* _What you have to do_
From the records below, extract every line that contains the word "your" and copy each such line in full.

* _Input data_
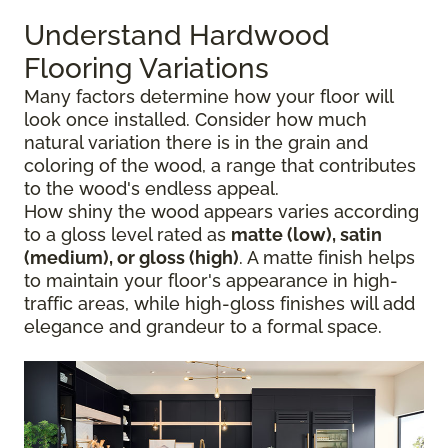
Understand Hardwood
Flooring Variations
Many factors determine how your floor will
look once installed. Consider how much
natural variation there is in the grain and
coloring of the wood, a range that contributes
to the wood's endless appeal.
How shiny the wood appears varies according
to a gloss level rated as
matte (low), satin
(medium), or gloss (high)
. A matte finish helps
to maintain your floor's appearance in high-
traffic areas, while high-gloss finishes will add
elegance and grandeur to a formal space.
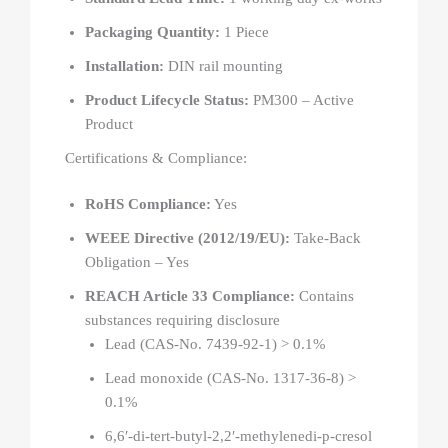
Packaging Quantity:
1 Piece
Installation:
DIN rail mounting
Product Lifecycle Status:
PM300 – Active
Product
Certifications & Compliance:
RoHS Compliance:
Yes
WEEE Directive (2012/19/EU):
Take-Back
Obligation – Yes
REACH Article 33 Compliance:
Contains
substances requiring disclosure
Lead (CAS-No. 7439-92-1) > 0.1%
Lead monoxide (CAS-No. 1317-36-8) >
0.1%
6,6′-di-tert-butyl-2,2′-methylenedi-p-cresol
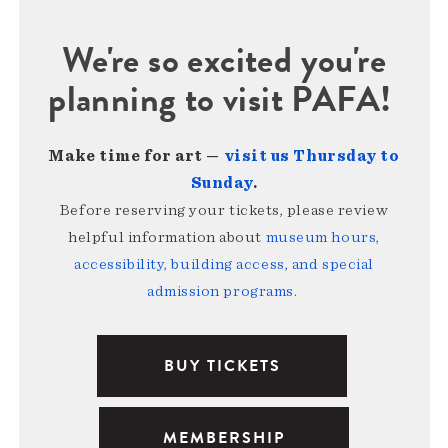
We're so excited you're
planning to visit PAFA!
Make time for art —
visit us Thursday to
Sunday
.
Before reserving your tickets, please review
helpful information about
museum hours,
accessibility, building access, and special
admission programs
.
BUY TICKETS
MEMBERSHIP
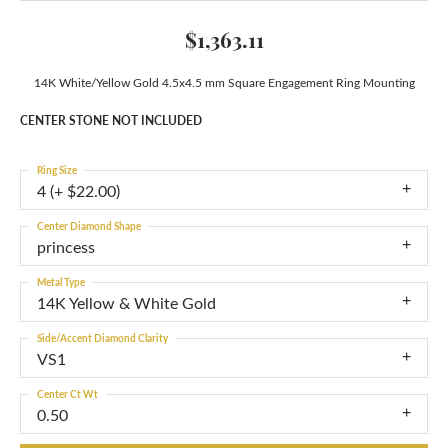
$1,363.11
14K White/Yellow Gold 4.5x4.5 mm Square Engagement Ring Mounting
CENTER STONE NOT INCLUDED
Ring Size
4 (+ $22.00)
Center Diamond Shape
princess
Metal Type
14K Yellow & White Gold
Side/Accent Diamond Clarity
VS1
Center Ct Wt
0.50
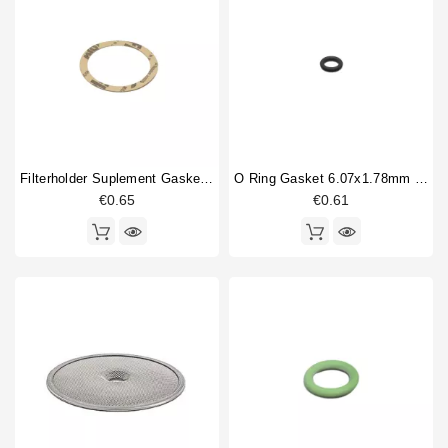
CKE
64
Horeca
CKX
63
CKXE
62
Compact
30
Core 500
1
Core 600
3
Core 600
1
Filterholder Suplement Gasket 73x59x0.8mm
O Ring Gasket 6.07x1.78mm Solenoid Valve
Core-200
1
€0.65
€0.61
Core-600
5
Denise
104
Type part
Ball valve
1
Body parts
1
Boiler fitting
1
Boiler gasket
1
Bottomless portafilter
1
Brewing group
1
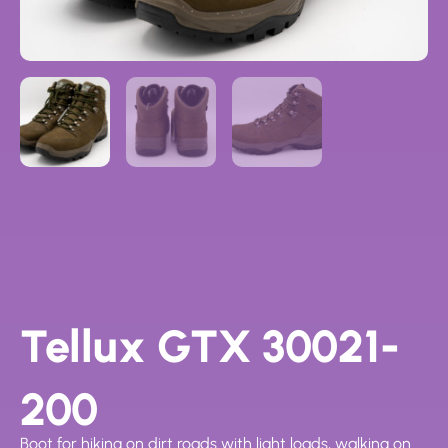
Tellux GTX 30021-
200
Boot for hiking on dirt roads with light loads, walking on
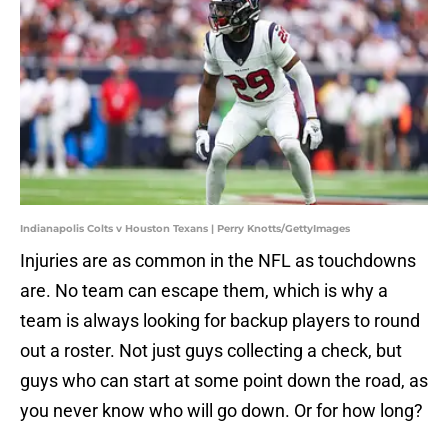
Indianapolis Colts v Houston Texans | Perry Knotts/GettyImages
Injuries are as common in the NFL as touchdowns
are. No team can escape them, which is why a
team is always looking for backup players to round
out a roster. Not just guys collecting a check, but
guys who can start at some point down the road, as
you never know who will go down. Or for how long?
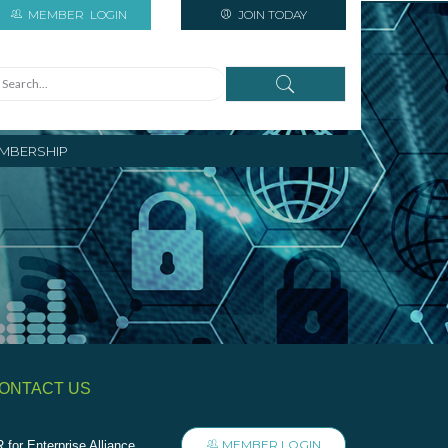
MEMBER
LOGIN
JOIN TODAY
MBERSHIP
ONTACT US
MEMBER LOGIN
 for Enterprise Alliance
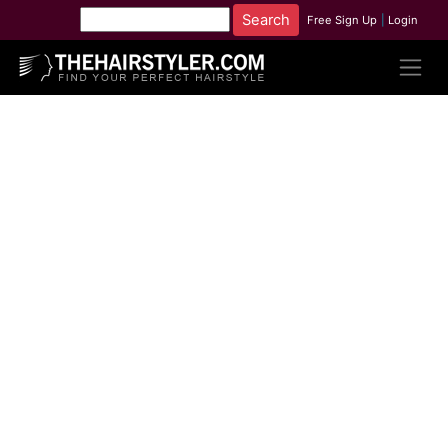
Free Sign Up
|
Login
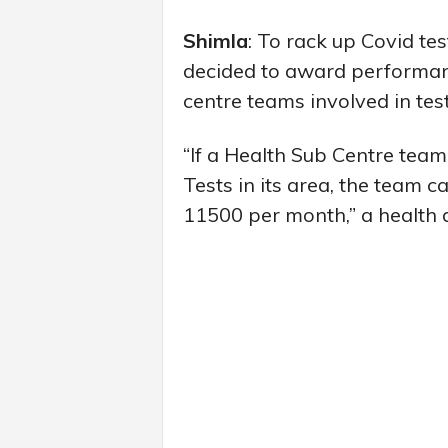
Shimla
: To rack up Covid te
decided to award performanc
centre teams involved in tes
“If a Health Sub Centre tea
Tests in its area, the team 
11500 per month,” a health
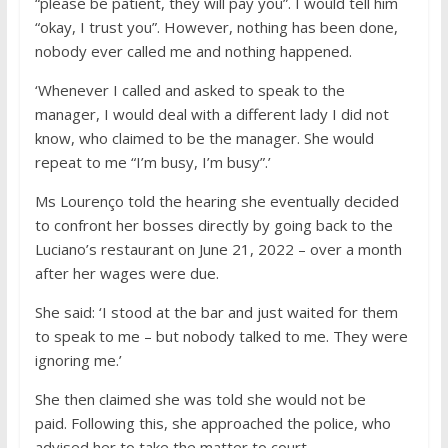
“please be patient, they will pay you”. I would tell him
“okay, I trust you”. However, nothing has been done,
nobody ever called me and nothing happened.
‘Whenever I called and asked to speak to the
manager, I would deal with a different lady I did not
know, who claimed to be the manager. She would
repeat to me “I’m busy, I’m busy”.’
Ms Lourenço told the hearing she eventually decided
to confront her bosses directly by going back to the
Luciano’s restaurant on June 21, 2022 – over a month
after her wages were due.
She said: ‘I stood at the bar and just waited for them
to speak to me – but nobody talked to me. They were
ignoring me.’
She then claimed she was told she would not be
paid. Following this, she approached the police, who
advised her to take the matter to court.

* _Exercise solution_
Many factors determine how your floor will
to maintain your floor's appearance in high-
Before reserving your tickets, please review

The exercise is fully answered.